Tools
This section contains useful (and sometimes temporary) scripts as well as references to tools, projects and pieces of documentation used for the development of the recipes.
The basic environment setup is explained in the Installation part of the docs.
Playing with Recipes?
miniswarm
Helpful tool to help you quickly setup a local virtualbox-based swarm cluster for testing purposes.
wait-for-it
Useful shell script used when you need to wait for a service to be started.
Note: This might no longer be needed since docker introduced the healthchecks feature.
docker-swarm-visualizer
If you'd like to have a basic view of the distribution of containers in your
swarm cluster, you can use the visualzer.yml
file provided in this folder.
docker stack deploy -c visualizer.yml vis
portainer
If you'd like a more sophisticated UI with info about your swarm, you can deploy portainer as follows.
docker service create \
--name portainer \
--publish 9000:9000 \
--constraint 'node.role == manager' \
--mount type=bind,src=/var/run/docker.sock,dst=/var/run/docker.sock \
portainer/portainer \
-H unix:///var/run/docker.sock
Alternatively, you can make use of the docker-compose file available in this folder.
docker stack deploy -c portainer.yml portainer
postman
A well-known tool for experimenting with APIs. Do you want to try the curl-based
examples of the recipes from Postman? Import the postman_collection.json
available in this folder and make your tests easier. Note: this collection is
work in progress, feel free to contribute!
Writing Docs?
We typically write documentation in
markdown format.
Then, mkdocs is used to generate the html format.

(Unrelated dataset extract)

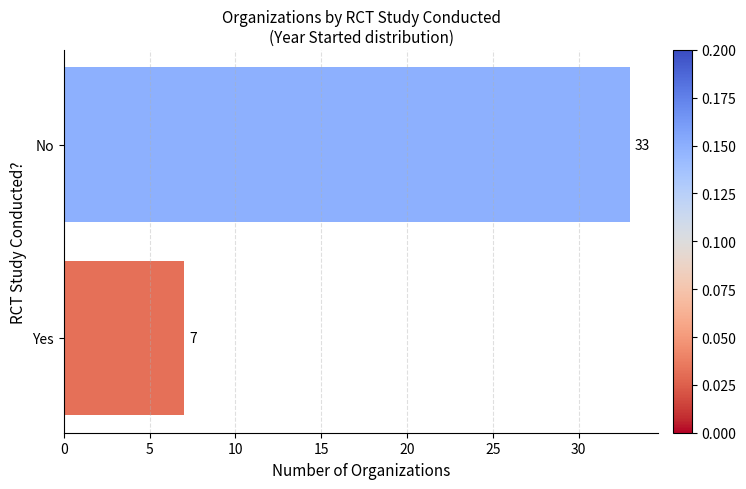

What is the change in value from Yes to No?

+26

You can see in the root of this project the mkdocs.yml
config file.
For architecture diagrams, we use PlantUML. For the diagrams we follow the conventions and leverage on the features you can find in this project.
Instead of uploading pictures in this document, we use
gravizo's power to convert the .dot or PlantUML files
and have them served as pictures online. There is an intermediate conversion
done with gravizo's converter.
Inspect the source of any recipe's readme.md
to see an example.
Other tools for documentation that you may find useful are...
draw.io
Use this tool when the diagrams start getting too complex of when you foresee the diagram will be complex from the scratch.
Complex in the sense that making a simple change takes more time understanding
the .dot
than making a manual gui-based change.
When using draw.io, keep the source file in the repository under a /doc
subfolder of the corresponding recipe.
color names
The reference for color names used in .dot
files.
diagramr (deprecated)
To give more docker-related details we could use this tool to create diagrams from docker-compose files. The tools gives also the .dot file, which would be eventually customized and then turned into a png file using graphviz.